=== What is needed ===
Please reproduce the data exactly, though every picture must stay out.

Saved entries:
————

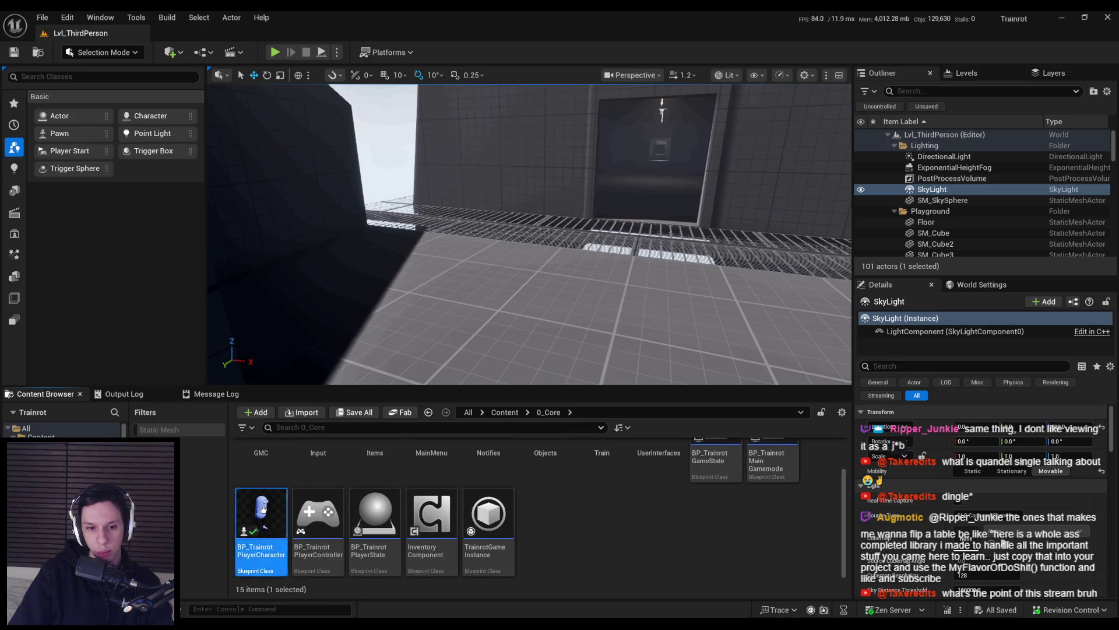
- Hide the Blueprint editor and look up toward the tall tower in the level view
{"action": "left_click", "coordinate": [1062, 18]}
{"action": "scroll", "coordinate": [525, 519], "scroll_direction": "up", "scroll_amount": 1}
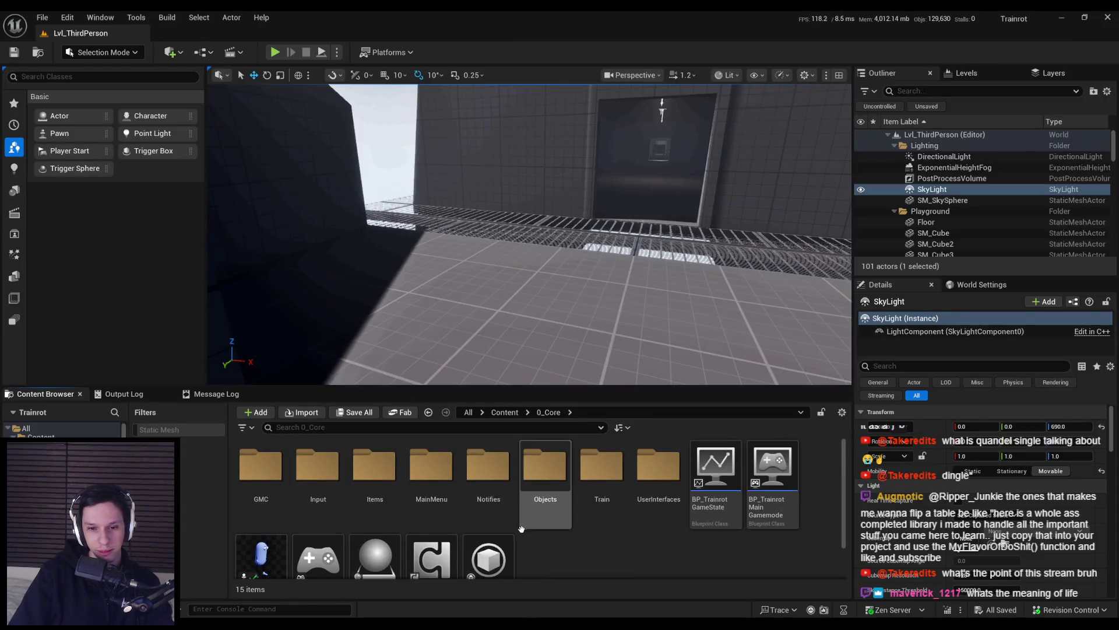
{"action": "scroll", "coordinate": [520, 533], "scroll_direction": "down", "scroll_amount": 1}
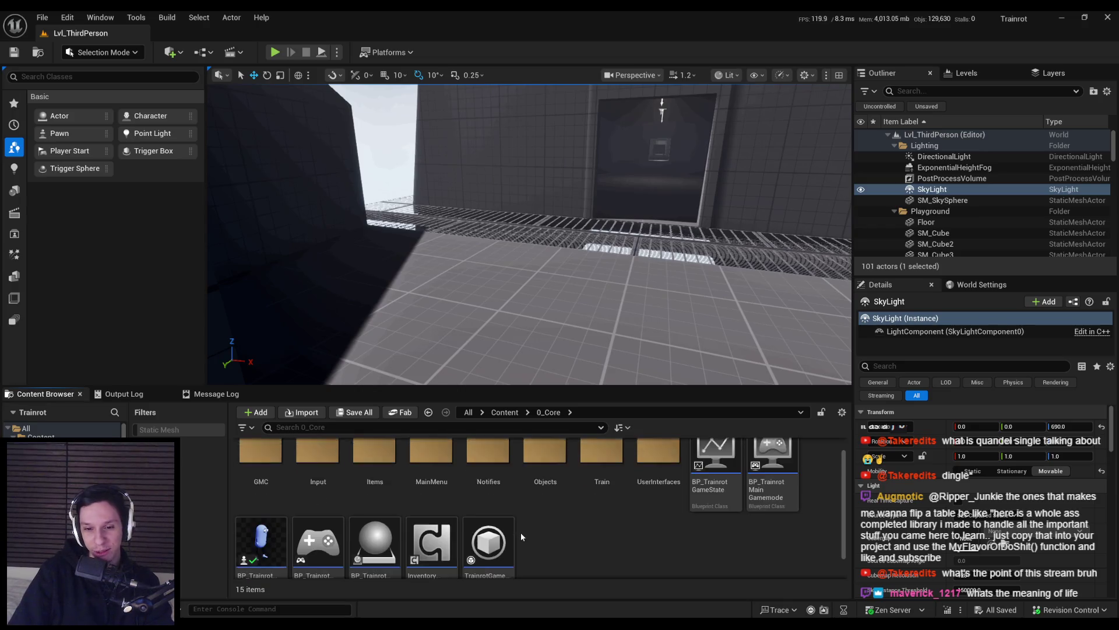
{"action": "scroll", "coordinate": [520, 536], "scroll_direction": "up", "scroll_amount": 1}
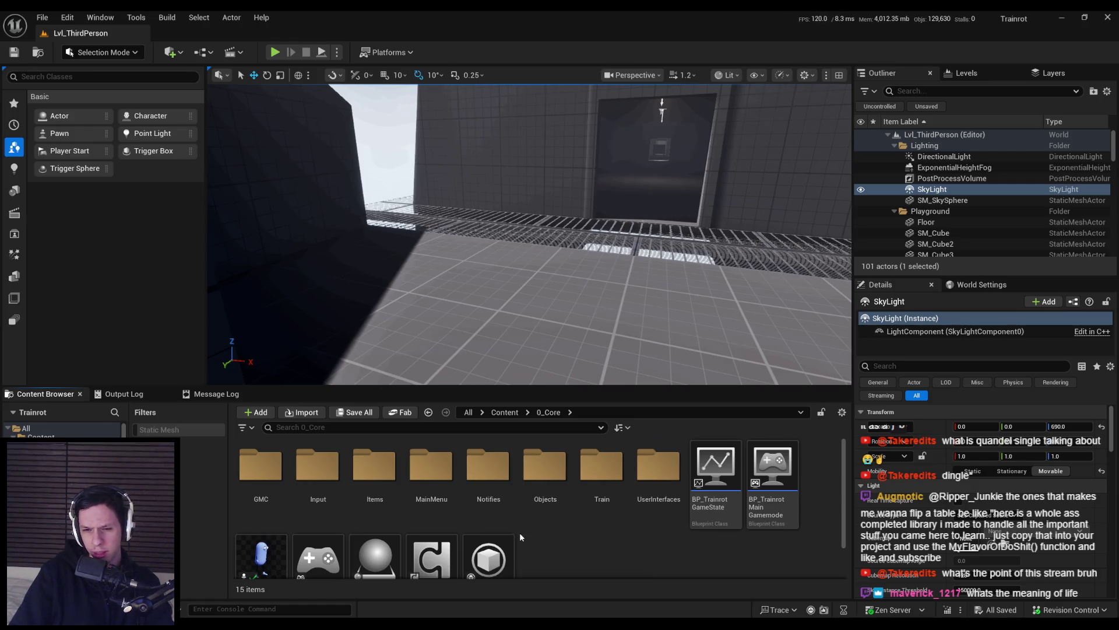
{"action": "scroll", "coordinate": [519, 532], "scroll_direction": "down", "scroll_amount": 1}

————

=== Output below ===
- Hide the Blueprint editor and look up toward the tall tower in the level view
{"action": "left_click", "coordinate": [1062, 18]}
{"action": "scroll", "coordinate": [525, 519], "scroll_direction": "up", "scroll_amount": 1}
{"action": "scroll", "coordinate": [520, 533], "scroll_direction": "down", "scroll_amount": 1}
{"action": "scroll", "coordinate": [520, 536], "scroll_direction": "up", "scroll_amount": 1}
{"action": "scroll", "coordinate": [519, 532], "scroll_direction": "down", "scroll_amount": 1}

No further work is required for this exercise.